什么是树状数组呢?
树状数组(Binary Indexed Tree(B.I.T), Fenwick Tree)是一个查询和修改复杂度都为log(n)的数据结构 问问度娘吧
在一个线性数组中 ,查询区间和的时间复杂度为O(n), 修改的时间复杂度为O(1)
这是就会有些机智的孩纸想到了前缀和, 但这样一来,虽节省了查询区间和的时间, 但又使修改的时间复杂度变为了O(n)。
具体实现如下图:
T1单点修改,区间查询
思路
通过树状数组保存并进行修改,利用前缀和求和
#include <cstdio>
const int maxn = 1000005;
long long n, q;
long long a[maxn], BIT[maxn];
int Lowbit(long long x){
return (x & (-x));
}
void Update(long long k, long long x){
a[k] += x;
for(long long i = k; i <= n; i += Lowbit(i)){
BIT[i] += x;
}
}
long long Sum(long long x){
long long ans = 0;
for(long long i = x; i > 0; i -= Lowbit(i)){
ans += BIT[i];
}
return ans;
}
int main() {
scanf("%lld %lld", &n, &q);
for(int i = 1; i <= n; i ++){
scanf("%lld", &a[i]);
Update(i, a[i]);
}
for(int i = 1; i <= q; i ++){
long long x, y, z;
scanf("%lld %lld %lld", &x, &y, &z);
if(x == 1){
Update(y, z);
}
else{
printf("%lld
", Sum(z) - Sum(y - 1));
}
}
return 0;
}
T2 区间修改,单点查询
思路
通过差分组成树状数组,用 sum 求取单点,用 update 更改区间
#include <cstdio>
const int maxn = 1000005;
long long n, m;
long long a[maxn], BIT[maxn];
long long Lowbit(long long x){
return (x & (-x));
}
void Update(long long k, long long x){
for(long long i = k; i <= n; i += Lowbit(i)){
BIT[i] += x;
}
}
long long Sum(long long x){
long long ans = 0;
for(long long i = x; i > 0; i -= Lowbit(i)){
ans += BIT[i];
}
return ans;
}
int main() {
scanf("%lld %lld", &n, &m);
for(long long i = 1; i <= n; i ++){
scanf("%lld", &a[i]);
Update(i, a[i] - a[i - 1]);
}
for(long long i = 1; i <= m; i ++){
long long x, l, r, y;
scanf("%lld", &x);
if(x == 1){
scanf("%lld %lld %lld", &l, &r, &y);
Update(l, y);
Update(r + 1, -y);
}
else{
scanf("%lld", &y);
printf("%lld
", Sum(y));
}
}
return 0;
}
T3 区间修改,区间查询
思路
运用差分求区间修改,通过前缀和查询
推导过程
sum(a[i])
= a[1] + a[2] + a[3] + ......+ a[i - 1] + a[i]

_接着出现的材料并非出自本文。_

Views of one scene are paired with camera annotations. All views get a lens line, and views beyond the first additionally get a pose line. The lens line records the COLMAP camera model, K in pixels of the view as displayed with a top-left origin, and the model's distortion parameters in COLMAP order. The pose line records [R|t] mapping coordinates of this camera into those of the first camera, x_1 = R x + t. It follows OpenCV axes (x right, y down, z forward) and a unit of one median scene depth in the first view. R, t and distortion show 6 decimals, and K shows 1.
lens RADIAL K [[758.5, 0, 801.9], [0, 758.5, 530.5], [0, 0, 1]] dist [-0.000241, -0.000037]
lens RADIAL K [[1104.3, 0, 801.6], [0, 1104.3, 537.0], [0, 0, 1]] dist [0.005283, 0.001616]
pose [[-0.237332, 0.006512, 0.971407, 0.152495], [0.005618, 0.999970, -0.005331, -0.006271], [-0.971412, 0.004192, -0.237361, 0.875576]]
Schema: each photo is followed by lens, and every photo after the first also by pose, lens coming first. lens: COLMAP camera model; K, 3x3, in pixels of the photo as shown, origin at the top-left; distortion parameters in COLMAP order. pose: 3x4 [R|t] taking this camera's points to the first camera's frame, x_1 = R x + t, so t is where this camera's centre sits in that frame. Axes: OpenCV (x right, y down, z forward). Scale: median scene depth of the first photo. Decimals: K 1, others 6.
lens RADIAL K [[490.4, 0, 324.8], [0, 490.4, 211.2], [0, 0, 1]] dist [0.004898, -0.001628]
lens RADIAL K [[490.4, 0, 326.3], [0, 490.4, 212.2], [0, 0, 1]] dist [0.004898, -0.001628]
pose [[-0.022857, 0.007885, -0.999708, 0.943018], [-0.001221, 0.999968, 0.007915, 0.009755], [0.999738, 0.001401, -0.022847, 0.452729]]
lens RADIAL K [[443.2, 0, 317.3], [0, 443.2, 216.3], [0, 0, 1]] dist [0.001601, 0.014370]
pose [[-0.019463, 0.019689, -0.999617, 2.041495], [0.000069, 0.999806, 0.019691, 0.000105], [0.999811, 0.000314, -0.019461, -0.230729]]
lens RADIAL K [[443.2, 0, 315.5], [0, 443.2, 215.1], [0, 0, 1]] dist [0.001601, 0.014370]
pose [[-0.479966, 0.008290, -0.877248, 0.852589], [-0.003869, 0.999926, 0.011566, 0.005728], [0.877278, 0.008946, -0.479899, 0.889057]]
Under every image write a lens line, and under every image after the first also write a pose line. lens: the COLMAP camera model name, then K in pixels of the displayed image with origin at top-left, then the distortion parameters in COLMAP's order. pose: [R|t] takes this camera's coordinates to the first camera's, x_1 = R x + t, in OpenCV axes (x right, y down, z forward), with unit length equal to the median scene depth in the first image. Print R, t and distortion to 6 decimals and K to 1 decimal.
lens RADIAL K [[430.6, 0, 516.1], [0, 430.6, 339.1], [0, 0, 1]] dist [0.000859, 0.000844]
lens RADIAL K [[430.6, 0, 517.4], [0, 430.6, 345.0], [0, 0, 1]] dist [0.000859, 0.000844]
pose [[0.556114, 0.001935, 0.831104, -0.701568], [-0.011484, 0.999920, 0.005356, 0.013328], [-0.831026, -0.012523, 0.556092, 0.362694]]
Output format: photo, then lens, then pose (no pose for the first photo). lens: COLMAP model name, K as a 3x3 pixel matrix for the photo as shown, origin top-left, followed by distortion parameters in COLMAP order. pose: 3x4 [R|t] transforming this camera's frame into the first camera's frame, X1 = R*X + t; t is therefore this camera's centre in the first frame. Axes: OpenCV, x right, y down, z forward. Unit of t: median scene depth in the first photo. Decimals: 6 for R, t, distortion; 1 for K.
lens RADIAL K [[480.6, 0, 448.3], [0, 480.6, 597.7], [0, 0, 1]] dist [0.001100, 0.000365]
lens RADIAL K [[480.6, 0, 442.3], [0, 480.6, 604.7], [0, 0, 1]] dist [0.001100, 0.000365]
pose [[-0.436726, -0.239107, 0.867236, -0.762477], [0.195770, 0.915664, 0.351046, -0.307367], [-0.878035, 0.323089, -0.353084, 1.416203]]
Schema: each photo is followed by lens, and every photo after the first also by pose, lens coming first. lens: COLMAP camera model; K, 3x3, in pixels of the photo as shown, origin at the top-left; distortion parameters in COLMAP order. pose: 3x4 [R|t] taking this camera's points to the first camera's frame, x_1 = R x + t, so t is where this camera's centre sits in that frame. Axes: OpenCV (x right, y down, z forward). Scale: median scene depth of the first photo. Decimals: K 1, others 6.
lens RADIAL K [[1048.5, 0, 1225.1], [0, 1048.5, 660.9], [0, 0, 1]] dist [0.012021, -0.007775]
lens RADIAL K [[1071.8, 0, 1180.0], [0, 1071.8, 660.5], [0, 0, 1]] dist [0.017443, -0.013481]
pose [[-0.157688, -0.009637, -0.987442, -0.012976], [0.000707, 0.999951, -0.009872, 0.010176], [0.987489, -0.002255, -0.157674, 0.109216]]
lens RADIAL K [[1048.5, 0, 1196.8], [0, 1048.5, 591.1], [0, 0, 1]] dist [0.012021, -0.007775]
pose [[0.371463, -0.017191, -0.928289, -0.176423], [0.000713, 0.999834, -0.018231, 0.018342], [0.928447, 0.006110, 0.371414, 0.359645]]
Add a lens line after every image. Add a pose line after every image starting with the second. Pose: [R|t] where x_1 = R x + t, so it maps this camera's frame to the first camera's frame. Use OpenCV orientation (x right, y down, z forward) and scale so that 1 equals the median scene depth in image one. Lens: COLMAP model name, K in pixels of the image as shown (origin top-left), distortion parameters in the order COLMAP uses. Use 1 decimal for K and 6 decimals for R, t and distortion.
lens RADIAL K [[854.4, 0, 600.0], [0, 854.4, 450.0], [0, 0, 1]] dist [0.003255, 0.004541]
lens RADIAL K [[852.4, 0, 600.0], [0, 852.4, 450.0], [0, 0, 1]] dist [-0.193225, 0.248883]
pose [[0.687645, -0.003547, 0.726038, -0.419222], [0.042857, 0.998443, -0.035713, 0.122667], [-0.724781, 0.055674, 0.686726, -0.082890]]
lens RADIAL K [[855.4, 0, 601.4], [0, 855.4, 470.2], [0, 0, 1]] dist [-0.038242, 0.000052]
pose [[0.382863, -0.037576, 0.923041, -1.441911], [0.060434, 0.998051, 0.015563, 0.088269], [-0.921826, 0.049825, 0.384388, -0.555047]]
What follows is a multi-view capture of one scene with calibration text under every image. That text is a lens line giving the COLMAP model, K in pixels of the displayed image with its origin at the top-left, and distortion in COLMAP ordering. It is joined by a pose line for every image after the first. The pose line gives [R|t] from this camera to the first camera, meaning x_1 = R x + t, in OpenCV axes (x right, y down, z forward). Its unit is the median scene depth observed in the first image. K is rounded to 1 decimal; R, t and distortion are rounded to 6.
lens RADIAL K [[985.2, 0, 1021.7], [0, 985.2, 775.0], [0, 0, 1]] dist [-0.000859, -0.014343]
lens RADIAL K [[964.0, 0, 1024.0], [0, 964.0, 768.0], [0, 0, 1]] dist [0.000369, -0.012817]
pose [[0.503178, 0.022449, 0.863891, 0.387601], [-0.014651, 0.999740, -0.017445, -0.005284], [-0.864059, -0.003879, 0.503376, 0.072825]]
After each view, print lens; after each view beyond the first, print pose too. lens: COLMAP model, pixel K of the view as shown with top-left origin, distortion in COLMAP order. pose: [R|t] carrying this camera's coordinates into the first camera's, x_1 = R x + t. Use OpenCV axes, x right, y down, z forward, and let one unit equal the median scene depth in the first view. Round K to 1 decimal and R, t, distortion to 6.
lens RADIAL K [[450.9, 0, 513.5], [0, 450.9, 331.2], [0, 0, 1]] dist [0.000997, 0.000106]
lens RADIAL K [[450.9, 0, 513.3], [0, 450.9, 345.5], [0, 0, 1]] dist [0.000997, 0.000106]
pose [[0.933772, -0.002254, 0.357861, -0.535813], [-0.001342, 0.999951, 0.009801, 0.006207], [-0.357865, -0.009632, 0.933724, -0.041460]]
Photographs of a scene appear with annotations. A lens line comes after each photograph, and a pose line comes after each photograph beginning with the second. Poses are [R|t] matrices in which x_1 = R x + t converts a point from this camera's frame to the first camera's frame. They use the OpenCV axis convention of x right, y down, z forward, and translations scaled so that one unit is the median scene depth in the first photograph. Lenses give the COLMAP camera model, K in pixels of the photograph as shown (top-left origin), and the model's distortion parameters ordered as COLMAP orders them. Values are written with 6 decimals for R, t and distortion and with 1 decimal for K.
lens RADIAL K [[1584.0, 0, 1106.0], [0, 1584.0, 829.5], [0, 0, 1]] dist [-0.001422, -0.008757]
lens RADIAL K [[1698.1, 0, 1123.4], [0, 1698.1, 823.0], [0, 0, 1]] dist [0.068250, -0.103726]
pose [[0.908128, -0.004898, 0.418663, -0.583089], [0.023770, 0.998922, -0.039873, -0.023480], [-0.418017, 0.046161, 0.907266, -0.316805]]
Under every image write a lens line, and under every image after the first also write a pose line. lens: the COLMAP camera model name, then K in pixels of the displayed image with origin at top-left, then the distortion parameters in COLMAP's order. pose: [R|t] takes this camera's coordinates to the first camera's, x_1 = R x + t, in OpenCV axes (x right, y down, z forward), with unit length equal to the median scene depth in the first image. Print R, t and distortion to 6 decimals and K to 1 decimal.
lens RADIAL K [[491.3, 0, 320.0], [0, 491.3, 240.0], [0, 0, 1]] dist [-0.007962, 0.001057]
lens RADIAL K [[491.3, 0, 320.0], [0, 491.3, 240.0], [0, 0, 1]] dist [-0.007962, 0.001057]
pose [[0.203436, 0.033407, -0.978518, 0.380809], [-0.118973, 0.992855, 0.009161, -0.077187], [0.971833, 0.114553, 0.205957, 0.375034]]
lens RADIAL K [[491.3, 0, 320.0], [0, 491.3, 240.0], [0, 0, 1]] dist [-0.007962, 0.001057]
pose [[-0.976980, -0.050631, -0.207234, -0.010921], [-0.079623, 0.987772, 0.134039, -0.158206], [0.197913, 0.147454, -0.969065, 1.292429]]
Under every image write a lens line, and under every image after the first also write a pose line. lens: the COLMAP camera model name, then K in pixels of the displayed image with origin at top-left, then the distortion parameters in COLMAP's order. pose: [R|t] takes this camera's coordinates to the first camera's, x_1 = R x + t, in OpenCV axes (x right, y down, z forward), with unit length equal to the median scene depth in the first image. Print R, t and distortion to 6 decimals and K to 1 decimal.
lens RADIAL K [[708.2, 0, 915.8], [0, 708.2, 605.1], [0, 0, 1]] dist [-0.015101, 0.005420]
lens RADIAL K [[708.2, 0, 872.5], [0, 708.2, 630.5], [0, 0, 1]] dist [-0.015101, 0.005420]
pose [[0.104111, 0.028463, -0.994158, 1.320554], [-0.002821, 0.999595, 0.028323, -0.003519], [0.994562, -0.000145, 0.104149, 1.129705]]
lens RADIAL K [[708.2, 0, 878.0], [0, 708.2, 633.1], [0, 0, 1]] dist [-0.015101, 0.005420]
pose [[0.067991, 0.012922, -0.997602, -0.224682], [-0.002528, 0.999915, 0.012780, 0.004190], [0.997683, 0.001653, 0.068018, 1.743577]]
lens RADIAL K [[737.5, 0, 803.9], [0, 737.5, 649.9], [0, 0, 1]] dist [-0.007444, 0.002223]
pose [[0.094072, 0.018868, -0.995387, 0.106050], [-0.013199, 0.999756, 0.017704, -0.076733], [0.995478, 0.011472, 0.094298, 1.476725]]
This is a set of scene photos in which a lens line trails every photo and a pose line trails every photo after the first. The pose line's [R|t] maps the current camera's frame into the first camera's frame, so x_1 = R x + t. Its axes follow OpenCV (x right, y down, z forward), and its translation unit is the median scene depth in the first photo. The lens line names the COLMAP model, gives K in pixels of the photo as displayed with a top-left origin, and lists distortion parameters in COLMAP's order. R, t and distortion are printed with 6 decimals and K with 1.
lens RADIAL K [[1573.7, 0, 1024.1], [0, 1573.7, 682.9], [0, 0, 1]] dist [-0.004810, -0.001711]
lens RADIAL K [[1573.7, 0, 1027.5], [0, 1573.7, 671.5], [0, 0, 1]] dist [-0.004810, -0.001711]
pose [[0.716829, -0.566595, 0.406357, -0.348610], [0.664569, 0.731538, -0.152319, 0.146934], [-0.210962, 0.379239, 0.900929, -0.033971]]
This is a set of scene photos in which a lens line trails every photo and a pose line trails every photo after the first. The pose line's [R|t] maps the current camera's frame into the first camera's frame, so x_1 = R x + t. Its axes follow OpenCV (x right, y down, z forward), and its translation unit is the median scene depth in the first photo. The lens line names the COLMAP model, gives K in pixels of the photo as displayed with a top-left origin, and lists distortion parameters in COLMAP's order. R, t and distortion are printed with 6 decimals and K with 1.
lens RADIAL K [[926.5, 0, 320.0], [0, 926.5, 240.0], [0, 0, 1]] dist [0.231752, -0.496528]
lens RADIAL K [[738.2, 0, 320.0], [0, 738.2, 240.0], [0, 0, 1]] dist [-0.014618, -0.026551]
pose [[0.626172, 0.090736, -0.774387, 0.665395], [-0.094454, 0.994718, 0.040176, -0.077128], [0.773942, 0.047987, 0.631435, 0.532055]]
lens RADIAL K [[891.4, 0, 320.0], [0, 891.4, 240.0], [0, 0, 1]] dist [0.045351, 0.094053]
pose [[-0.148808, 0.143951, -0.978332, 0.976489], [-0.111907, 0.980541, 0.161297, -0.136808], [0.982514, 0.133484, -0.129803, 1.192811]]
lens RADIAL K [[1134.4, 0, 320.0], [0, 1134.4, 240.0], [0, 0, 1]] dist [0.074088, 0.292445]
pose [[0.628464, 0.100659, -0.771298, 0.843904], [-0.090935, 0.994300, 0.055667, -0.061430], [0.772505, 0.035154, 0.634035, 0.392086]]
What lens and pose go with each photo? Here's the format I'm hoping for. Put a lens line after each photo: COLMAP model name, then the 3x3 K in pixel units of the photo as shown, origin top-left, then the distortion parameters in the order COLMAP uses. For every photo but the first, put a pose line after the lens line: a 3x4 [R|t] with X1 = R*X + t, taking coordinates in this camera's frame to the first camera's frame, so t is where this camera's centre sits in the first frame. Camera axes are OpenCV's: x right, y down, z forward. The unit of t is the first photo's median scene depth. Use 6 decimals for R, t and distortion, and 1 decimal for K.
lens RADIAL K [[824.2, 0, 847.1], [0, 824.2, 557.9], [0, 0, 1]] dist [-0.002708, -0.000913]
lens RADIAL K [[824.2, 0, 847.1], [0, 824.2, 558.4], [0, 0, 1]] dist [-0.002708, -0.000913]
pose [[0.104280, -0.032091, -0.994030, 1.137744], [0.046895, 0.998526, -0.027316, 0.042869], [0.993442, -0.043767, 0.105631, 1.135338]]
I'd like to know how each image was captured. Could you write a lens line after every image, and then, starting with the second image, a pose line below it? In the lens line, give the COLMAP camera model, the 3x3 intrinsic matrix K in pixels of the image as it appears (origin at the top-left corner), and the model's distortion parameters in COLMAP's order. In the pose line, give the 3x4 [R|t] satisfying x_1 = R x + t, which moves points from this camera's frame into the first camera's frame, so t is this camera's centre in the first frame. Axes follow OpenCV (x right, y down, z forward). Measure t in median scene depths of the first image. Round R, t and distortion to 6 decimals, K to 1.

= p[1] + (p[1] + p[2]) +......+(p[1] + p[2] +.....+p[i])
= n * p[1] + (n - 1) * p[2] + .....+ 2 * p[i - 1] + p[i]
= n * (p[1] + p[2] + ...... + p[i]) - (0 * p[1] + 1 * p[2] + .......+(n -1) * p[i])
减号左边 为 BIT1 右边为 BIT2
#include <cstdio>
const int maxn = 1e6 + 5;
int m, n;
int a[maxn];
long long BIT1[maxn], BIT2[maxn];
int Lowbit(int x){
return x & (-x);
}
void Update(int k, int x){
for(int i = k; i <= n; i += Lowbit(i)){
BIT1[i] += x;
BIT2[i] += (long long)(k - 1) * x;
}
}
long long Sum(int x){
long long sum = 0;
for(int i = x; i > 0; i -= Lowbit(i)){
sum += (BIT1[i] * x - BIT2[i]);
}
return sum;
}
int main() {
scanf("%d %d", &n, &m);
for(int i = 1; i <= n; i ++){
scanf("%d", &a[i]);
Update(i, a[i] - a[i - 1]);
}
for(int i = 1; i <= m; i ++){
int flag;
scanf("%d", &flag);
if(flag == 1){
int l, r, x;
scanf("%d %d %d", &l, &r, &x);
Update(l, x);
Update(r + 1, -x);
}
else{
int l, r;
scanf("%d %d", &l, &r);
printf("%lld
", Sum(r) - Sum(l - 1));
}
}
return 0;
}
T4 求逆序对数
思路
用离散化
#include <cstdio>
#include <algorithm>
const int maxn = 1005;
using namespace std;
int n;
int lsh[maxn], a[maxn], BIT[maxn];
int lowbit(int x){
return (x & -x);
}
void Update(int k, int x){
for(int i = k; i <= n; i += lowbit(i)){
BIT[i] += x;
}
}
int sum(int x){
int ans = 0;
for(int i = x; i > 0; i -= lowbit(i)){
ans += BIT[i];
}
return ans;
}
int main() {
scanf("%d", &n);
for(int i = 1; i <= n; i ++){
scanf("%d", &a[i]);
lsh[i] = a[i];
}
sort(lsh + 1, lsh + 1 + n);
int cnt = unique(lsh + 1, lsh + n + 1) - lsh - 1;
for(int i = 1; i <= n; i ++){
a[i] = lower_bound(lsh + 1, lsh + cnt + 1, a[i]) - lsh;
}
long long ans = 0;
for(int i = 1; i <= n; i ++){
Update(a[i], 1);
ans += max(i - sum(a[i]), 0);
}
printf("%lld", ans);
return 0;
}